During her time in undergrad, Emma worked as an HIV Peer Tester on campus, the college advisor to the Oberlin High School Queers and Allies Club, and a sex educator in both the Seattle Public Schools and the Oberlin Unitarian Universalist Fellowship. During breaks from school, she began interning for the good folks at the NW Network of BTLG Survivors of Abuse and became a Research and Policy Consultant for the National LGBTQ Institute on Intimate Partner Violence, where they worked until summer of 2021. While studying away in Chicago, she started coordinating research for an offshoot of what was formerly the Chicago chapter of Black and Pink, as they worked to compile a report about the conditions of civil commitment in Illinois and worked as a project manager for the Prison + Neighborhood Arts Project, supporting incarcerated students as they pursued Bachelor’s degrees. In Chicago, Emma found the abolitionist community that they now call home.
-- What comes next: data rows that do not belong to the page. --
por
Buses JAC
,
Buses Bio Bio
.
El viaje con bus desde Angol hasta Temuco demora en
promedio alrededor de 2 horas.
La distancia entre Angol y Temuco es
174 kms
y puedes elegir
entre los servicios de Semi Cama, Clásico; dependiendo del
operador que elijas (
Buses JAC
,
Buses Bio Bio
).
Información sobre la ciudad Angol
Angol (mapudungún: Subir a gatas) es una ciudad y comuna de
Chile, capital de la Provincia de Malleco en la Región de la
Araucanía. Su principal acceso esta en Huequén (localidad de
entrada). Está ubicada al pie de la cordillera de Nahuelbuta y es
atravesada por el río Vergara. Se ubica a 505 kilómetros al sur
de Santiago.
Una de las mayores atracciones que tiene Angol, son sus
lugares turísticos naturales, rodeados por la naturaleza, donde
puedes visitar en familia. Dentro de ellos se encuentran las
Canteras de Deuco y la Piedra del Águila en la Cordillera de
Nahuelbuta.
In the fall of 2019, Emma returned to Oberlin to complete her degree and wrote her Honors Thesis "Dreaming of Abolitionist Futures, Reconceptualizing Child Welfare: Keeping Kids Safe in the Age of Abolition," which was ultimately awarded Highest Honors. Since graduating, Emma has returned to Chicago, extended her consulting services to the Center for the Study of Social Policy, the upEND Movement, the University of Iowa Labor Center, and, presently, the Prison Policy Initiative. In December 2021 Emma joined Cabrini Green Legal Aid's Policy and Advocacy team where they work on prison reentry policy issues in Illinois. Emma looks forward to continuing to use their research skills, teaching background, and community organizing experience in both grassroots and professional settings, supporting community responses to violence that are not reliant on the state.